Consignas de trabajo
[A] Indica si cada afirmación concuerda con la crónica sobre la emigración cubana y cita las palabras del texto que lo deciden: (i) emigrar supone renunciar a lo construido con sacrificio y paciencia; (ii) debe juzgarse a quien pone en peligro su vida y la de su familia para huir; (iii) el precio de huir es bajo.
[B] Reproduce sin cambios el fragmento de la crónica que va desde «Muchas pueden ser» hasta «afrontar las consecuencias.».

Texto de lectura
******************************

Crónica social

SIN ASPIRACIONES FUTURAS

Muchas pueden ser las motivaciones de un cubano que sueña con huir del país. Emigrar significa renunciar a todo lo que has creado con sacrificio y paciencia. Entonces, ¿Por qué deseamos huir de la tierra que nos vio nacer?

No es sólo el deseo de mejorar económicamente el móvil de este sueño. No es el anhelo de vivir ostentosamente en una sociedad consumista, el que lleva a un padre, a comprometer su vida en una aventura marítima. No pueden ser esas, las razones que determinar a una madre, a poner en riesgo la vida de su hijo en altamar.

No debe justificarse ni juzgarse el proceder de quien decide poner en peligro su vida y la de su familia para huir. Cada quien busca y encuentra los medios de escapar de aquello que lo atormenta. El precio es alto. Si la solución es errada o no, sólo queda afrontar las consecuencias.

Indigna escuchar, en los medios de comunicación oficialistas, a otro cubano, que cuestiona el actuar de las personas que arriesgan su vida por alcanzar un sueño. Ellos también tienen hijos y estos merecen cualquier sacrificio. Hasta el perder la vida, con tal de no tolerar que se prostituya, porque no puedes satisfacer sus expectativas juveniles.

Verlos llorar porque las diferencias sociales y económicas los golpean en la escuela. Quedarse en casa el día de su graduación, por no tener la ropa adecuada, para asistir al acto más importante de su vida. influenciados por malas compañías, que le destruyen los valores, que de niño le inculcastes.

Es duro para una madre, aceptar que un hijo termine en prisión, por hacer negocios ilegales. Es difícil ver como se pierden a diario en el alcohol, olvidando por instante los problemas que no pueden resolver. Es doloroso verlos deprimidos, insatisfecho con lo que hacen, frustrados y sin aspiraciones futuras.

******************************

Registros de un conjunto de datos

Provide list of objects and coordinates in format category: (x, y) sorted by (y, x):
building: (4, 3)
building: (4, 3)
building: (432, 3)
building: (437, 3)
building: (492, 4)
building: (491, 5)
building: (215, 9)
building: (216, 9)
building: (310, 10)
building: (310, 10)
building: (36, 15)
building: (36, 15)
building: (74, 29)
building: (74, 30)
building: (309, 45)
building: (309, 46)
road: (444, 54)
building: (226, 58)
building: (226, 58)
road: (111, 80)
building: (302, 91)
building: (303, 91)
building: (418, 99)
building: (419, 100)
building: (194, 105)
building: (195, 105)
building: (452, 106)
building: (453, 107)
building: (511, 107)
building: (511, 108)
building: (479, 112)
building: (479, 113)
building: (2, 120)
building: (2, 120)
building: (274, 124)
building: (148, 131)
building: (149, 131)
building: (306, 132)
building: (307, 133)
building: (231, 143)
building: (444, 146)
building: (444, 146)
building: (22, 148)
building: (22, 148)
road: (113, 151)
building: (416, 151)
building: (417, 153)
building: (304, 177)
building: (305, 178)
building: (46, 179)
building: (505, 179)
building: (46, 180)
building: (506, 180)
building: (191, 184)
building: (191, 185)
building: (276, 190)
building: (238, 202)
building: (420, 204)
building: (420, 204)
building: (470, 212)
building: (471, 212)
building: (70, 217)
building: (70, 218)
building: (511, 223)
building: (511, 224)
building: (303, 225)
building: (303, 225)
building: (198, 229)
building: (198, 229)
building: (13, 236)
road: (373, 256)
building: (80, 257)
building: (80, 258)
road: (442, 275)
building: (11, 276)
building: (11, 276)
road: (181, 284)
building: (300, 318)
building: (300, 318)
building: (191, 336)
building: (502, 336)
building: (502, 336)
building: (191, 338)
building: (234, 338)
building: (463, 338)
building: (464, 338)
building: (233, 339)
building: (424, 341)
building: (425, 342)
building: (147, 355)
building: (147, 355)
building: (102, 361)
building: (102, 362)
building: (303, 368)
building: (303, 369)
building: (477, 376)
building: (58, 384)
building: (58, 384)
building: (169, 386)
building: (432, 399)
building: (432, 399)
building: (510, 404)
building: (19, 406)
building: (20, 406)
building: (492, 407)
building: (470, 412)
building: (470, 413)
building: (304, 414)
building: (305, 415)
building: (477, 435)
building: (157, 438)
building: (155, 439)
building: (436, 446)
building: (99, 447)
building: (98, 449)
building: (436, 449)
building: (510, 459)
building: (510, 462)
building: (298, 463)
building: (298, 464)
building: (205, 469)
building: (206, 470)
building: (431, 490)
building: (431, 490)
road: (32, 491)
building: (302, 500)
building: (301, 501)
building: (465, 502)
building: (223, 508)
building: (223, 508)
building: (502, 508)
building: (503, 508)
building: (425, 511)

******************************

Soluciones
[A]
(i) Sí: «Emigrar significa renunciar a todo lo que has creado con sacrificio y paciencia.»
(ii) No: «No debe justificarse ni juzgarse el proceder de quien decide poner en peligro su vida y la de su familia para huir.»
(iii) No: «El precio es alto.»

[B]
Muchas pueden ser las motivaciones de un cubano que sueña con huir del país. Emigrar significa renunciar a todo lo que has creado con sacrificio y paciencia. Entonces, ¿Por qué deseamos huir de la tierra que nos vio nacer?

No es sólo el deseo de mejorar económicamente el móvil de este sueño. No es el anhelo de vivir ostentosamente en una sociedad consumista, el que lleva a un padre, a comprometer su vida en una aventura marítima. No pueden ser esas, las razones que determinar a una madre, a poner en riesgo la vida de su hijo en altamar.

No debe justificarse ni juzgarse el proceder de quien decide poner en peligro su vida y la de su familia para huir. Cada quien busca y encuentra los medios de escapar de aquello que lo atormenta. El precio es alto. Si la solución es errada o no, sólo queda afrontar las consecuencias.